My mother came to America as young adult; my father as a teenager. I grew up in the suburbs of New Jersey, but I was embedded in the Caribbean culture my whole life. Although I grew up in a predominantly white neighborhood, we were friends with most of the Caribbean families in the tri-county area and my parents raised my older brother and me with all of the Guyanese traditions. I have never missed a Christmas Day pepperpot in my life. (I have a clear memory of pepperpot shooting out from the pressure cooker a day before Christmas Day, circa 1998. It was ALL over the kitchen, the counter, the walls, and pepperpot stains do NOT come out of curtains.) We flew kites that my dad would bring home for us from Guyana on Easter Sunday. I can tell you the right Soca tracks that will get people up and dancing, because they are the same tracks that were on my dad’s “Soca Mix” cassette tapes from the '90s.
When I was younger, we used to visit Guyana for family vacations during the summer and we would would stay at our home in Georgetown. It’s been maybe five or six years since I’ve been back but one of my favorite, lasting memories was being able to step out to the back stairs from the second floor, stretch out my hand and pick fresh mangos from our mango tree in the backyard. And I always asked my father to bring home genip whenever we’d visit Guyana. It's still my favorite fruit to this day. As you can see, I celebrate and cherish my Guyanese heritage.
I also come from an entrepreneurial family, so starting a business at 23 never seemed impossible for me. Don't get me wrong, I knew it was never going to be easy. And it's been even more difficult than I could have imagined at the time. But I’ve been blessed that my parents sacrifice and hustle allowed for my brother and me to have a better life. I still tear up every time I think about this—and, right now, as I write about it— because I feel like I am a product of their American Dream. It’s from my mother and father that I now get my hustle. And I owe it to them to be a success.
My father and I would ‘talk business’ from a young age. We have a small family business, and it is probably part of reason why I started MWNY at such a young age. My dad's entrepreneurial background, mixed with my mother’s love for interior design, elaborate party planning and a general “lets-rip-this-carpet-up-and-re-stain-the-floors-before-Christmas” attitude, are all responsible for where I am today. When I first sat down with my dad and told him that I was really going to start this company, he gave me one piece of advice that has always stuck with me: “If you’re really going to start a business, you really have to do this. You can’t think of yourself as no small fish. You’re going to be swimming with the big fish now, so you have to think of yourself as big fish.”
“You’re going to be swimming with the big fish now, so you have to think of yourself as big fish.”
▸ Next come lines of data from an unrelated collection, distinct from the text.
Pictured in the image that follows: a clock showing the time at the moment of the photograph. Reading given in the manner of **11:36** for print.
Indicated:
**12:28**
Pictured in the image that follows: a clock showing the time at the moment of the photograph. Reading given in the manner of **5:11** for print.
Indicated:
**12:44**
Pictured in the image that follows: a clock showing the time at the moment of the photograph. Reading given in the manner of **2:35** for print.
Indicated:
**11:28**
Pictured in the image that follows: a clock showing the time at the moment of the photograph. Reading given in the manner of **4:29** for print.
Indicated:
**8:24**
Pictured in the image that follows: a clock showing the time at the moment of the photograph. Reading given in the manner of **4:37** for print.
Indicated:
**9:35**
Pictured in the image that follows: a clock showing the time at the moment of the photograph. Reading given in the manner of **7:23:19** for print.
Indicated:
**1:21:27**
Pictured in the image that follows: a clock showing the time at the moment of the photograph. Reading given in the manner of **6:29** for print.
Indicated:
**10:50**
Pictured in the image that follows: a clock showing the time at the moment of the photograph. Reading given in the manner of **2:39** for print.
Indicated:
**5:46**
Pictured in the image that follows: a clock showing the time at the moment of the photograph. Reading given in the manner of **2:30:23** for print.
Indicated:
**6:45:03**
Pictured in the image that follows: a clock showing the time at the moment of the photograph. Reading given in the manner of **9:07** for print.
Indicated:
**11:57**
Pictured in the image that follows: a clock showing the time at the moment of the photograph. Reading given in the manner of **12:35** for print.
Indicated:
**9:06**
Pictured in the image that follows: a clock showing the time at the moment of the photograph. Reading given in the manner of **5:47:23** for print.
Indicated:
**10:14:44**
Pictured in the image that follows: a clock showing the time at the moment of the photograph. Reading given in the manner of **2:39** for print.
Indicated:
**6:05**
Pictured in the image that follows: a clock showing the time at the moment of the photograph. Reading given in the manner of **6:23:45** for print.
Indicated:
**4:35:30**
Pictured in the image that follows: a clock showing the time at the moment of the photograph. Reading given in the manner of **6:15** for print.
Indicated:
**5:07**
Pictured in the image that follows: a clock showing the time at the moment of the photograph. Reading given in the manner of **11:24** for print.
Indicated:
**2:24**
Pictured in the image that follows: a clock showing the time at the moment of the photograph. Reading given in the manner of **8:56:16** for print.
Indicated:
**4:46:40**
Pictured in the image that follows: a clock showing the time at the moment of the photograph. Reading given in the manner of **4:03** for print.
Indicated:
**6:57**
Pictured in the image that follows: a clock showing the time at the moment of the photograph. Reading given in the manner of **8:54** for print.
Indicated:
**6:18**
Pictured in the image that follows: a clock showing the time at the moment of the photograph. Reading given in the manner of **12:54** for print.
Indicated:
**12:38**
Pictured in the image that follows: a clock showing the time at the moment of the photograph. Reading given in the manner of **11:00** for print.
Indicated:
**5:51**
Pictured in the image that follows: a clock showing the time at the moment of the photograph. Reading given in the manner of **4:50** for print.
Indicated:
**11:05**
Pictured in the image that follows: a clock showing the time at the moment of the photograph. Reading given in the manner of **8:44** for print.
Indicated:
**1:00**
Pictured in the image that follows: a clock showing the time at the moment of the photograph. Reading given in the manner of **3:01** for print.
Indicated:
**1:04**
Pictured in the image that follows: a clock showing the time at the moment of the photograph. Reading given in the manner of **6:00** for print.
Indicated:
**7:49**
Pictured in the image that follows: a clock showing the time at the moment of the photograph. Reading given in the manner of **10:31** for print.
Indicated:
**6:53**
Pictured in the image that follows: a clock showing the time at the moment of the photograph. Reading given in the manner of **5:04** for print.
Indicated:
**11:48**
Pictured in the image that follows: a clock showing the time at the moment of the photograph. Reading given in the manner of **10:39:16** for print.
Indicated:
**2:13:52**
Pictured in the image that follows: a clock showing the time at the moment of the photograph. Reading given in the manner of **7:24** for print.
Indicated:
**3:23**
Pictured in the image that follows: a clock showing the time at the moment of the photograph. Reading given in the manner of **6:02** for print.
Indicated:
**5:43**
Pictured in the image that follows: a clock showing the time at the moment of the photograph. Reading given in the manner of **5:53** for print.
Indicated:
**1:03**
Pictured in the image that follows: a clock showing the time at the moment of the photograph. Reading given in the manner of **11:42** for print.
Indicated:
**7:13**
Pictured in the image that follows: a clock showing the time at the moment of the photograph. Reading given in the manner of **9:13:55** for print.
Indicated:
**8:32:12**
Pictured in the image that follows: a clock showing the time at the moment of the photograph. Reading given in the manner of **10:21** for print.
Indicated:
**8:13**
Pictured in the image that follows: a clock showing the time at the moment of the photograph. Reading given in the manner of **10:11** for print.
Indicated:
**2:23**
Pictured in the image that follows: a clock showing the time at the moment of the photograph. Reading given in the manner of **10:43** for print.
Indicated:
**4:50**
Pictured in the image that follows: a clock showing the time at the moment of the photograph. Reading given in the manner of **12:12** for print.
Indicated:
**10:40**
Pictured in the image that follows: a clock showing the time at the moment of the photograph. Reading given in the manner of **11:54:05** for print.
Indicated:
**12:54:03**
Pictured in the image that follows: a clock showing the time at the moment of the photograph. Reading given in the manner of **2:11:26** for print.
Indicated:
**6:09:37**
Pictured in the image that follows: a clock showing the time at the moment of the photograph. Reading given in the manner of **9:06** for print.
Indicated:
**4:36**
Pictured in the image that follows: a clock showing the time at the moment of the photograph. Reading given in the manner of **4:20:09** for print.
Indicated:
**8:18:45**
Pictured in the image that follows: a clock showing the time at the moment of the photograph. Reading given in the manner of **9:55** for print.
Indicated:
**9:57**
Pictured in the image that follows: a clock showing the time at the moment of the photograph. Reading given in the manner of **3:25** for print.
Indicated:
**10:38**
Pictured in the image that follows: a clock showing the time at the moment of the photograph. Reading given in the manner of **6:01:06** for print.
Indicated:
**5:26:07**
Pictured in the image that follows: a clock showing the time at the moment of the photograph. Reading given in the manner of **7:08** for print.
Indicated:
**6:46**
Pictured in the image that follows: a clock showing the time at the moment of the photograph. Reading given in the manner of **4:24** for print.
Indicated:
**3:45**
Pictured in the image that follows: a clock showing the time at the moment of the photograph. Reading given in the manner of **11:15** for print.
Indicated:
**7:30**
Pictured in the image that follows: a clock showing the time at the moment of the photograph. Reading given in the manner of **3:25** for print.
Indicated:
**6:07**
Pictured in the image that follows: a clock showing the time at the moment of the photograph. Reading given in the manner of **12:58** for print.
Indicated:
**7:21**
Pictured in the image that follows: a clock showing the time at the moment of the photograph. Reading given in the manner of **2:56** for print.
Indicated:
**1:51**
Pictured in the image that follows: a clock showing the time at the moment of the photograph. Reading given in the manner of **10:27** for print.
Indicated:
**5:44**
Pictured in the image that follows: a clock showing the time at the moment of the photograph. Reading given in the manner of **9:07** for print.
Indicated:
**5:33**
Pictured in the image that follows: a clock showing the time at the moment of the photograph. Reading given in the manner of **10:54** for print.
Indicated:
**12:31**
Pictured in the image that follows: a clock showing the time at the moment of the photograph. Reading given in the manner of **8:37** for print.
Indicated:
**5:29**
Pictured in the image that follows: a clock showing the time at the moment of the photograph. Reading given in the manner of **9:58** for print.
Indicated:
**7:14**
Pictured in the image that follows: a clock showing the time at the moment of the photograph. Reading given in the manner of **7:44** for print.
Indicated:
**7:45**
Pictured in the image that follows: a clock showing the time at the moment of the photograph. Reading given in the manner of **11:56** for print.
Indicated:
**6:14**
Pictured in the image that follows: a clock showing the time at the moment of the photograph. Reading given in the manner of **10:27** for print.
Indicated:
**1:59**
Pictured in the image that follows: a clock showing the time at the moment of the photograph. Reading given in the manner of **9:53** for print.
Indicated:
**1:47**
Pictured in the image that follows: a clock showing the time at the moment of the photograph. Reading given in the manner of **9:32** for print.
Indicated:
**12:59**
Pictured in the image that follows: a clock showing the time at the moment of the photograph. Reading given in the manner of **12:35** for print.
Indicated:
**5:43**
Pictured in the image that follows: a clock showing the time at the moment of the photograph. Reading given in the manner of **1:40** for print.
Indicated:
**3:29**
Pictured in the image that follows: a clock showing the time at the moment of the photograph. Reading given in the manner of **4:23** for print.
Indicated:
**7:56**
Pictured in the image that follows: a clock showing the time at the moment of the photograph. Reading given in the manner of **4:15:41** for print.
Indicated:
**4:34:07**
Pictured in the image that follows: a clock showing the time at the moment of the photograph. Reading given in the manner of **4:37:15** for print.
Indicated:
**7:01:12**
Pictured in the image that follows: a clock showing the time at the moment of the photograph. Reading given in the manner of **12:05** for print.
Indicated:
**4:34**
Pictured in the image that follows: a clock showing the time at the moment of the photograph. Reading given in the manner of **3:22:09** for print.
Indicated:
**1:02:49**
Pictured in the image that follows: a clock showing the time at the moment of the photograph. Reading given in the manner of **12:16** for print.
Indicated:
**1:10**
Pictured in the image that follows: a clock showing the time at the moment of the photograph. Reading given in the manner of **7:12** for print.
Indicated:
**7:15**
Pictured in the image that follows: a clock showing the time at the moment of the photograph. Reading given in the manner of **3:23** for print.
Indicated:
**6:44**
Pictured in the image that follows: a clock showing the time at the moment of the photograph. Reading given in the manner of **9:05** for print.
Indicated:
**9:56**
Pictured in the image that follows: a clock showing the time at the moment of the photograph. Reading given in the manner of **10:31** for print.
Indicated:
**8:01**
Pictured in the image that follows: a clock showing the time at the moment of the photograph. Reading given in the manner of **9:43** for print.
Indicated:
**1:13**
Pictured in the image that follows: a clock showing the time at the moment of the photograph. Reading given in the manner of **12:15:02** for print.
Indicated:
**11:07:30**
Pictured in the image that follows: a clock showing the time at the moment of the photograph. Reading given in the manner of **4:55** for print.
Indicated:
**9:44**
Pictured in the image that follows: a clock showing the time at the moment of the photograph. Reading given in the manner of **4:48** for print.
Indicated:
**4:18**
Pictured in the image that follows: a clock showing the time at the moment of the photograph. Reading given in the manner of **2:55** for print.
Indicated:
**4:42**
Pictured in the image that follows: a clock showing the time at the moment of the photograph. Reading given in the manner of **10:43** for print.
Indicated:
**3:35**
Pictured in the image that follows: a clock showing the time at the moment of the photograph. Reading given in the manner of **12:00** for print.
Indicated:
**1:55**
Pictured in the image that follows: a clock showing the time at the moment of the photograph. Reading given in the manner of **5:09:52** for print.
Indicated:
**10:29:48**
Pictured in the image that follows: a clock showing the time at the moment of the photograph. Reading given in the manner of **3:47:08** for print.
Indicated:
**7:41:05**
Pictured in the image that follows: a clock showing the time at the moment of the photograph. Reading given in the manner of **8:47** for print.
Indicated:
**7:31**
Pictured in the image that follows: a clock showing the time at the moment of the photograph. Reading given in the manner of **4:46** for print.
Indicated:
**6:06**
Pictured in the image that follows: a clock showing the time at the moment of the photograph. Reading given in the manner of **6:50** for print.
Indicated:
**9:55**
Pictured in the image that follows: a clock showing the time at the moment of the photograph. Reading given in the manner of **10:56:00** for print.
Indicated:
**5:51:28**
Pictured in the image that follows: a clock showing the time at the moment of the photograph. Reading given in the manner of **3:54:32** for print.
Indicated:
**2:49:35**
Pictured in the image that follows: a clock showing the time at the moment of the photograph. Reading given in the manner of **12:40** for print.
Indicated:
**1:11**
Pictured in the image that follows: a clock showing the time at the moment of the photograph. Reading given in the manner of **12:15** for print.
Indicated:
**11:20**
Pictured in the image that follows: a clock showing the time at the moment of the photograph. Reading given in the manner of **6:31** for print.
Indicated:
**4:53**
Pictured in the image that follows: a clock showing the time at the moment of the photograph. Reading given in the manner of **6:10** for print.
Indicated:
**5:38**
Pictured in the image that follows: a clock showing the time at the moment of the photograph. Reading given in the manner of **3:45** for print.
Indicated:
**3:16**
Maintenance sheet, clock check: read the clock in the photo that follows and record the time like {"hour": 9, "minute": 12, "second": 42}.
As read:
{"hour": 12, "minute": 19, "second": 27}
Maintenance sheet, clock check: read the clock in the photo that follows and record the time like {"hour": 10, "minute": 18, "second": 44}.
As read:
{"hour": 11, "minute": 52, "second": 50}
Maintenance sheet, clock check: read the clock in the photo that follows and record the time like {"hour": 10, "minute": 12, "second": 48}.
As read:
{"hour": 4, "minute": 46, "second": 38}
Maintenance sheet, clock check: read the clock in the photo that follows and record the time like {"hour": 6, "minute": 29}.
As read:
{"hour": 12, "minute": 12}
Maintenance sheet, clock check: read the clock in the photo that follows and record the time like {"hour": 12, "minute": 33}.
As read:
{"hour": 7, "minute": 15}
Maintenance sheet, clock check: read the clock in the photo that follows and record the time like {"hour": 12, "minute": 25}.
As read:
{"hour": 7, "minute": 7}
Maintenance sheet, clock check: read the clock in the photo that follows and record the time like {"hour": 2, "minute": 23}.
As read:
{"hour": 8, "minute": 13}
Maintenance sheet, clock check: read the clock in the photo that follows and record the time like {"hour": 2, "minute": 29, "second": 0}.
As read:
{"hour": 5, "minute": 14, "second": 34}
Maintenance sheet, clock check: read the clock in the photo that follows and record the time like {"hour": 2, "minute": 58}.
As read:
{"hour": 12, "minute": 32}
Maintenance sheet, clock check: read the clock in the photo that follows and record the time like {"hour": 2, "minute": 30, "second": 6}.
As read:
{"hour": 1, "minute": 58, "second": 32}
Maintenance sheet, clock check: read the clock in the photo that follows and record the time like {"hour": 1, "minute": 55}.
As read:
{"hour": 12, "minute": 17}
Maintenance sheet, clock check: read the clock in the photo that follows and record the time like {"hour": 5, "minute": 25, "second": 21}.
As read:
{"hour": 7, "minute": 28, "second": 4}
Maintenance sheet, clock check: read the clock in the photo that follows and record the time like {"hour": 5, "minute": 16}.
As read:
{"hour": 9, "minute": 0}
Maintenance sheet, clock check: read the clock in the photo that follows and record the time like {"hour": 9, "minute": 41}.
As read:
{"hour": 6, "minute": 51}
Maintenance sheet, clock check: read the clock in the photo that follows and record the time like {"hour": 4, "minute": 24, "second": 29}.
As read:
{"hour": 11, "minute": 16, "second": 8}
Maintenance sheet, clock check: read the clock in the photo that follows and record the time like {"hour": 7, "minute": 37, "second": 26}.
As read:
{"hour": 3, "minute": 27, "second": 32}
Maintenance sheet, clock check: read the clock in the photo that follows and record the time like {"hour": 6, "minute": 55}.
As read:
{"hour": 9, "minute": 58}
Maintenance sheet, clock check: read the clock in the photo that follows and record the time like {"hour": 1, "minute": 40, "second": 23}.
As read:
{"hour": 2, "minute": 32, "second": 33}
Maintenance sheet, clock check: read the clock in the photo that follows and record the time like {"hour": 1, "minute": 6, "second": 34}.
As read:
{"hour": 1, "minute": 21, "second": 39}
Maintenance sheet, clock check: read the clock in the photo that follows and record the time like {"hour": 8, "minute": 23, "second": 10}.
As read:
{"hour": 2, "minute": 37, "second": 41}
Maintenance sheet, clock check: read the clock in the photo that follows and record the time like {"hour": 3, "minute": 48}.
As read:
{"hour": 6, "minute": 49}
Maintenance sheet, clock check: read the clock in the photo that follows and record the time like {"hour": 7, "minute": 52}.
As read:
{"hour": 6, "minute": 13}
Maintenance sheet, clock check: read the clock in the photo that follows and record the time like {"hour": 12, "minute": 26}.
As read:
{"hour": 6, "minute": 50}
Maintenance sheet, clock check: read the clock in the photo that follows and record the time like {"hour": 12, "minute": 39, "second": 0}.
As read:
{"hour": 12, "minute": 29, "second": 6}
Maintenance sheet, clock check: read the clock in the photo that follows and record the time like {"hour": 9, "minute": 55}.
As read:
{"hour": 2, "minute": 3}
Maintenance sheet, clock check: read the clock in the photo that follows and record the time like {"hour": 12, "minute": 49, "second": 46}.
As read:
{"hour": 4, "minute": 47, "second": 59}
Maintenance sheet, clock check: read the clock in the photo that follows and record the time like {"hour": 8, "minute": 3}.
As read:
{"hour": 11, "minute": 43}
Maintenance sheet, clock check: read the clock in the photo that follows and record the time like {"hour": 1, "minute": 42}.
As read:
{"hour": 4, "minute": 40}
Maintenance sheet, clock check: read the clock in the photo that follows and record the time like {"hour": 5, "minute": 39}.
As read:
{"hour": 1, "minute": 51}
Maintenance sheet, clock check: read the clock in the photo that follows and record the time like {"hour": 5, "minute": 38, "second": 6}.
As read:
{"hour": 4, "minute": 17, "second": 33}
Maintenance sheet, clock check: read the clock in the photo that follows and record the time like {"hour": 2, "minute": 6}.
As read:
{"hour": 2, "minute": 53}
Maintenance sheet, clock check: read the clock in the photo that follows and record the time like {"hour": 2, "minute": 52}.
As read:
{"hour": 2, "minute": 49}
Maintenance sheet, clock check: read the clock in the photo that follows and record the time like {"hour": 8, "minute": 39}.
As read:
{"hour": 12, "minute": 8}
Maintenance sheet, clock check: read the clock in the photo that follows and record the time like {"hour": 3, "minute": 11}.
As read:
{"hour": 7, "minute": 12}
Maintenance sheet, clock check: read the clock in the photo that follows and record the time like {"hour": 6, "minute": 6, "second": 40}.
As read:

I have always kept that in the back of my head: Not to think of myself as no small fish—as he'd say . Not to see myself as someone who is just starting out, but a woman with a company that is valid and has a powerful voice. To this day I’ve struggled with combatting imposter syndrome, but years later I’ve realized that my father’s advice was a direct response to imposter syndrome. And every time I have that inner conflict with myself—those creeping thoughts of being a fraud, or that I don't belong—I remember my dad’s advice.